▽
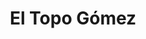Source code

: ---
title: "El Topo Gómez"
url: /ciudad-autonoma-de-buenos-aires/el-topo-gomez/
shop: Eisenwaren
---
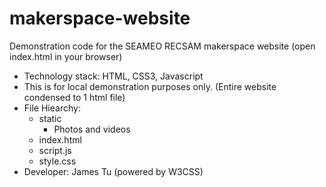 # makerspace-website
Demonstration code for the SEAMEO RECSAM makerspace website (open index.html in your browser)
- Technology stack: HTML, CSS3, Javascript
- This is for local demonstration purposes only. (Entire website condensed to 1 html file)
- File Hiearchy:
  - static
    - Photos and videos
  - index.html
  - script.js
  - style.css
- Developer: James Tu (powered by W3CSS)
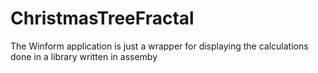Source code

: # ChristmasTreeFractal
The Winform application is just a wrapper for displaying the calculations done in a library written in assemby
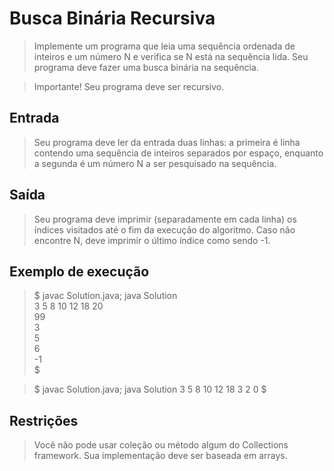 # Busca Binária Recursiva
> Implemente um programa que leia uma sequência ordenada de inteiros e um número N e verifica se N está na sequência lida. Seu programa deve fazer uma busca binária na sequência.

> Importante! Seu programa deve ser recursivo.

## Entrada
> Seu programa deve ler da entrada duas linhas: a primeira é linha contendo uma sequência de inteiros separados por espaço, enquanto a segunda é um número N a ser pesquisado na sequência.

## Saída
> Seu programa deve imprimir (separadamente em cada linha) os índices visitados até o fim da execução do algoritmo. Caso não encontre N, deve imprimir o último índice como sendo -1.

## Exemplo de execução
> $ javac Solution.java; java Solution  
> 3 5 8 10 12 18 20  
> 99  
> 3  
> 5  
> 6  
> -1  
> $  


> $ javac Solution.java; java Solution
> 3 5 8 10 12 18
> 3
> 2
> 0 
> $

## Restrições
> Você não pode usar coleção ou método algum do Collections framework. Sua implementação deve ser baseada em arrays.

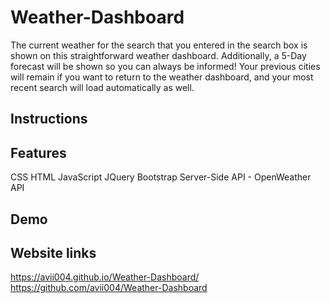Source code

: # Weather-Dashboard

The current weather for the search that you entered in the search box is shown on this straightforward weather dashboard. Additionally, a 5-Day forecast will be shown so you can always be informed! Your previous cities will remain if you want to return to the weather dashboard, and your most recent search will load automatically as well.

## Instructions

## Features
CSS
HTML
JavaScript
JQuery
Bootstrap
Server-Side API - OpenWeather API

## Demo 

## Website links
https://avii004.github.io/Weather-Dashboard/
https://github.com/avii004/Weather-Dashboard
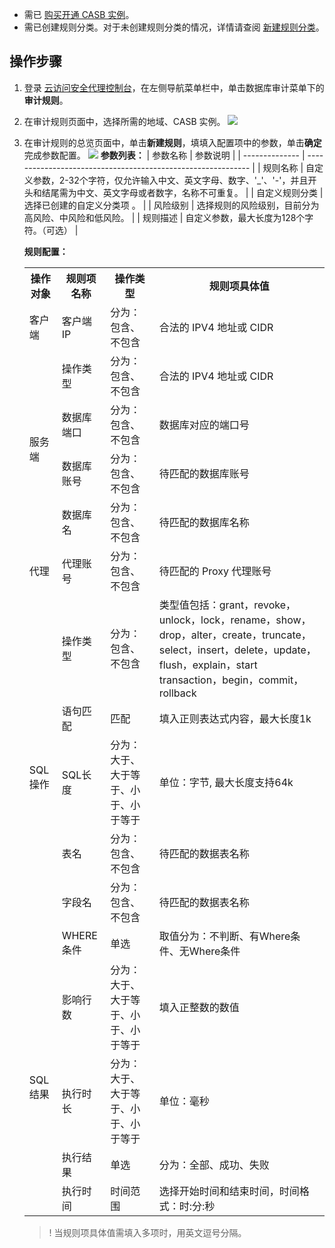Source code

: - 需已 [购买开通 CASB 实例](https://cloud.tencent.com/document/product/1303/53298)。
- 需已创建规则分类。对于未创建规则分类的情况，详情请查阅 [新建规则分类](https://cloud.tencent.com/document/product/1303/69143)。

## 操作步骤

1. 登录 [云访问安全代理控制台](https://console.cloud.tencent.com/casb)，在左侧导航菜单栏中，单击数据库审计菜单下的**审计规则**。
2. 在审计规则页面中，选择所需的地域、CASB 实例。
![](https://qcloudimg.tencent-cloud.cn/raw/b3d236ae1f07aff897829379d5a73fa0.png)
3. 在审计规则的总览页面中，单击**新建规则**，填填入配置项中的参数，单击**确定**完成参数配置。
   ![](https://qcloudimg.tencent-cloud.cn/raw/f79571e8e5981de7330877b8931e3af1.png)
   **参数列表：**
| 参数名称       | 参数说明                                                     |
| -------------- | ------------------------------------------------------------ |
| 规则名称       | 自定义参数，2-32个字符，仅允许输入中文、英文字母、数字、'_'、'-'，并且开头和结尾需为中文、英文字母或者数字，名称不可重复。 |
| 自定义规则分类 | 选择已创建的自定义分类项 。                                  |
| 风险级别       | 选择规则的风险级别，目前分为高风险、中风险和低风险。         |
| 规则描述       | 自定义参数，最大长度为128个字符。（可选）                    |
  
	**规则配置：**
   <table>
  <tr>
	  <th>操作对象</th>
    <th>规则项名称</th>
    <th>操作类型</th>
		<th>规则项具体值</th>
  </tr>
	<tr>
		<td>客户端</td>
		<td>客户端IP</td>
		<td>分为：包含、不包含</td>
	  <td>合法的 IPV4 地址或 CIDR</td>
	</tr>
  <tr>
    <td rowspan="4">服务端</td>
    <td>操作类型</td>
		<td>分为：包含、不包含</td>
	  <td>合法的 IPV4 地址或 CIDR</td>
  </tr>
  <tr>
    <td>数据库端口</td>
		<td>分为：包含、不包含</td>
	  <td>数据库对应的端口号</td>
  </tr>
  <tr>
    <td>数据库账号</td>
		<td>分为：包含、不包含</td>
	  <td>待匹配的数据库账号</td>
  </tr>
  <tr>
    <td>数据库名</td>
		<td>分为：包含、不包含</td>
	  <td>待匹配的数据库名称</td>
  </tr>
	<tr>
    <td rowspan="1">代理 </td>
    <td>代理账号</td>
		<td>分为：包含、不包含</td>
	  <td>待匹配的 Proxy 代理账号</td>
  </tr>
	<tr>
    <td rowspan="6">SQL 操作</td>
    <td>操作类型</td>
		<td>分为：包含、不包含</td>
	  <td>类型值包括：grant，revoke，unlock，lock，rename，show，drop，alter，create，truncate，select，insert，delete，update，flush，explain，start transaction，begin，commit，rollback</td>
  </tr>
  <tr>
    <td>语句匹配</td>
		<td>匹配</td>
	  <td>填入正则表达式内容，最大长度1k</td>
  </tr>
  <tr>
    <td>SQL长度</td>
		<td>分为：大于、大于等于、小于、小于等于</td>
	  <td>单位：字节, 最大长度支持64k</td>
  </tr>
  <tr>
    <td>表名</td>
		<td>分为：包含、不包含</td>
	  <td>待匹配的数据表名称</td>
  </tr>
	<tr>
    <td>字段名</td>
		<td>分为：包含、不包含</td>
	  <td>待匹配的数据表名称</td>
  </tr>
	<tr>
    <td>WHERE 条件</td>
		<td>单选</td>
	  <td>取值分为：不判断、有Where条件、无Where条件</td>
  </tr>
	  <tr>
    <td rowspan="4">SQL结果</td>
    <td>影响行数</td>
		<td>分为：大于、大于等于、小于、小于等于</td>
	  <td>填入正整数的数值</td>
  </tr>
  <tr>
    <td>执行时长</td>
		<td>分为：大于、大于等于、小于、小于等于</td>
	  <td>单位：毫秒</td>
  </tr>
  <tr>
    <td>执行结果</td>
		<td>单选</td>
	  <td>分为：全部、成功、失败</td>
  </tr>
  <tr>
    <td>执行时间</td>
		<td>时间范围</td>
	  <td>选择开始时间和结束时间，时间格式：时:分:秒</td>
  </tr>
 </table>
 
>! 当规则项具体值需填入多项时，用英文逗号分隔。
△
▽
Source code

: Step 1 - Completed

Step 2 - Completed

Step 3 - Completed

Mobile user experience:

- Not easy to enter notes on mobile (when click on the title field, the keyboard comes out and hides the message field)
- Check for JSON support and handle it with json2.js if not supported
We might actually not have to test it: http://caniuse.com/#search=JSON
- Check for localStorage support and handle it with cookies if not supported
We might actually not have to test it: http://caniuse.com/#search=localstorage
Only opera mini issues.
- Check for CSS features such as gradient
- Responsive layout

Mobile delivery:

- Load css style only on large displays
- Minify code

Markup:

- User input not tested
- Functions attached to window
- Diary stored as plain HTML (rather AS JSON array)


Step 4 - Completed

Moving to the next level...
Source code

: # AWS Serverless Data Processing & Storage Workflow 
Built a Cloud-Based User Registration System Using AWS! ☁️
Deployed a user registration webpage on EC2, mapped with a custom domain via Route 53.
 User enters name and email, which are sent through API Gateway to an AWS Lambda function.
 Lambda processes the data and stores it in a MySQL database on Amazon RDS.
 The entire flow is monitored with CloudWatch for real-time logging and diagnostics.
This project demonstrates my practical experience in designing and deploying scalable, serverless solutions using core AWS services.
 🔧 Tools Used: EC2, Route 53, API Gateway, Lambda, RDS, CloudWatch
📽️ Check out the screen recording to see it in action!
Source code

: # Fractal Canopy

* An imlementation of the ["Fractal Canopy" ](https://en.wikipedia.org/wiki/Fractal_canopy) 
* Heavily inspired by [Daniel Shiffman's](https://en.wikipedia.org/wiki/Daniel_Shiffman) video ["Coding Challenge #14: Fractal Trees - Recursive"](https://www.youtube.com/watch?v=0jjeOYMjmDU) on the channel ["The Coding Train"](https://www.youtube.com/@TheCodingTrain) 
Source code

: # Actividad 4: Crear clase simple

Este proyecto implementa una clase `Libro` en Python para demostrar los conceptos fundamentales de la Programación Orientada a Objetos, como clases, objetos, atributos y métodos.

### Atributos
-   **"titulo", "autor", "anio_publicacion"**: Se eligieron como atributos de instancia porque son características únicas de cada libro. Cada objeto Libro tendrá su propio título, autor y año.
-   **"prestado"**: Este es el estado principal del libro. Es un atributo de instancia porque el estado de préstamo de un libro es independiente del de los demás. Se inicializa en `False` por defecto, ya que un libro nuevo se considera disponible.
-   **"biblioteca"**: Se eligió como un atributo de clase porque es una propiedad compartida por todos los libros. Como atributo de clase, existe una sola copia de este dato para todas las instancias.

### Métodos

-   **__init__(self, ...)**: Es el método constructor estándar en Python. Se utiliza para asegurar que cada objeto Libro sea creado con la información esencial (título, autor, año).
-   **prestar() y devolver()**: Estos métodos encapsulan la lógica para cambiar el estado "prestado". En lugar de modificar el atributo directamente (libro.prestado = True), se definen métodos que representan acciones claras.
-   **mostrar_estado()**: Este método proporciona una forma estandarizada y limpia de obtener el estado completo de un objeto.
△
▽
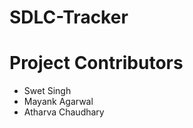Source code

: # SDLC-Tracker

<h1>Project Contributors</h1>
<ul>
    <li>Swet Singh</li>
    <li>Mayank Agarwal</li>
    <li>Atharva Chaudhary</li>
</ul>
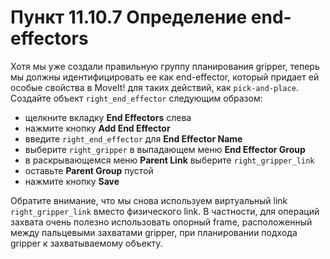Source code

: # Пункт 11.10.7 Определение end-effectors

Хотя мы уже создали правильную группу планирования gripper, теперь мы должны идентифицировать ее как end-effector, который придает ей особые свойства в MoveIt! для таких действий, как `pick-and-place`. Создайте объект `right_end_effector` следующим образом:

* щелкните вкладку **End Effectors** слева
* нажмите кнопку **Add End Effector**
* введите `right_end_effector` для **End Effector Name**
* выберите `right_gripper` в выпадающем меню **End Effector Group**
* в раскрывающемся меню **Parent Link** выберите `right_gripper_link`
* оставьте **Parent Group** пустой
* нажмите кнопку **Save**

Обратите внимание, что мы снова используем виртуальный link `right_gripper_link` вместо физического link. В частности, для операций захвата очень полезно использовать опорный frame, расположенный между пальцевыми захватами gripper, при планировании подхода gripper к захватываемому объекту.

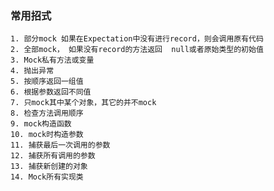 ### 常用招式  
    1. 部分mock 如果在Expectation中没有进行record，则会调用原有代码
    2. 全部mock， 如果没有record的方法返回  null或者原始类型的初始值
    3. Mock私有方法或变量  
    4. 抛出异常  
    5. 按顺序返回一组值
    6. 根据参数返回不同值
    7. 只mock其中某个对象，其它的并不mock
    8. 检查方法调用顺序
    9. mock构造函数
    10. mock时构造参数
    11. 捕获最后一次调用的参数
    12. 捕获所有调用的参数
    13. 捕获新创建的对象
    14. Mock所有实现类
△
YOUR INSTRUCTIONS:
Looking at the records above, return exactly the lines from the line with "test it: http://caniuse.com/#search=JSON" to the line with "- Diary stored", both ends included.

ANSWER SECTION:
We might actually not have to test it: http://caniuse.com/#search=JSON
- Check for localStorage support and handle it with cookies if not supported
We might actually not have to test it: http://caniuse.com/#search=localstorage
Only opera mini issues.
- Check for CSS features such as gradient
- Responsive layout

Mobile delivery:

- Load css style only on large displays
- Minify code

Markup:

- User input not tested
- Functions attached to window
- Diary stored as plain HTML (rather AS JSON array)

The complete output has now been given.